[[ PROVIDED RECORDS open ]]
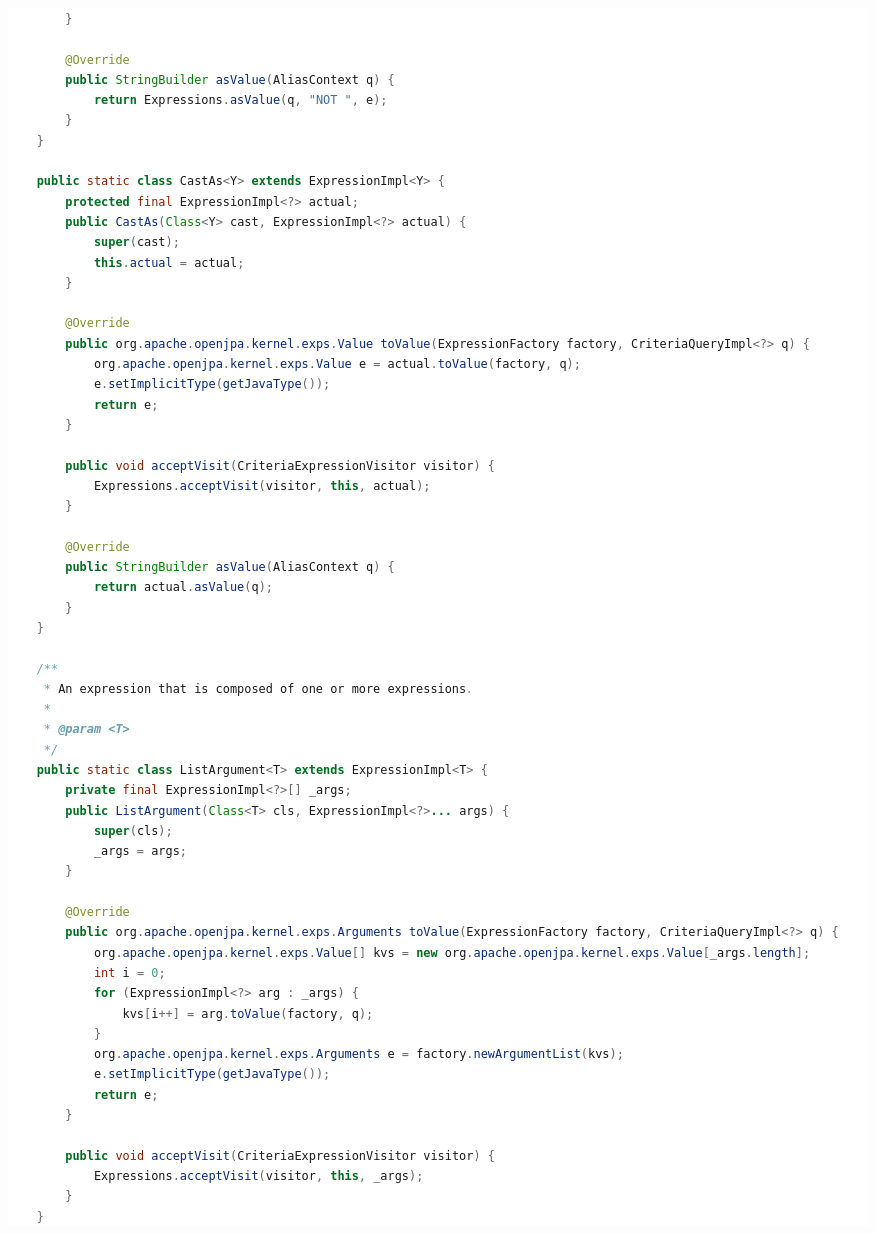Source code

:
 ```java
        }
        
        @Override
        public StringBuilder asValue(AliasContext q) {
            return Expressions.asValue(q, "NOT ", e);
        }
    }
    
    public static class CastAs<Y> extends ExpressionImpl<Y> {
        protected final ExpressionImpl<?> actual;
        public CastAs(Class<Y> cast, ExpressionImpl<?> actual) {
            super(cast);
            this.actual = actual;
        }
        
        @Override
        public org.apache.openjpa.kernel.exps.Value toValue(ExpressionFactory factory, CriteriaQueryImpl<?> q) {
            org.apache.openjpa.kernel.exps.Value e = actual.toValue(factory, q);
            e.setImplicitType(getJavaType());
            return e;
        }
        
        public void acceptVisit(CriteriaExpressionVisitor visitor) {
            Expressions.acceptVisit(visitor, this, actual);
        }
        
        @Override
        public StringBuilder asValue(AliasContext q) {
            return actual.asValue(q);
        }
    }
    
    /**
     * An expression that is composed of one or more expressions.
     *
     * @param <T>
     */
    public static class ListArgument<T> extends ExpressionImpl<T> {
        private final ExpressionImpl<?>[] _args;
        public ListArgument(Class<T> cls, ExpressionImpl<?>... args) {
            super(cls);
            _args = args;
        }
        
        @Override
        public org.apache.openjpa.kernel.exps.Arguments toValue(ExpressionFactory factory, CriteriaQueryImpl<?> q) {
            org.apache.openjpa.kernel.exps.Value[] kvs = new org.apache.openjpa.kernel.exps.Value[_args.length];
            int i = 0;
            for (ExpressionImpl<?> arg : _args) {
                kvs[i++] = arg.toValue(factory, q);
            }
            org.apache.openjpa.kernel.exps.Arguments e = factory.newArgumentList(kvs);
            e.setImplicitType(getJavaType());
            return e;
        }
        
        public void acceptVisit(CriteriaExpressionVisitor visitor) {
            Expressions.acceptVisit(visitor, this, _args);
        }
    }
```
[[ PROVIDED RECORDS closed ]]
-- YOUR TASK --
For this exercise, gather every line of the data that contains the word "exps".

-- RESULT OF THE TASK --
        public org.apache.openjpa.kernel.exps.Value toValue(ExpressionFactory factory, CriteriaQueryImpl<?> q) {
            org.apache.openjpa.kernel.exps.Value e = actual.toValue(factory, q);
        public org.apache.openjpa.kernel.exps.Arguments toValue(ExpressionFactory factory, CriteriaQueryImpl<?> q) {
            org.apache.openjpa.kernel.exps.Value[] kvs = new org.apache.openjpa.kernel.exps.Value[_args.length];
            org.apache.openjpa.kernel.exps.Arguments e = factory.newArgumentList(kvs);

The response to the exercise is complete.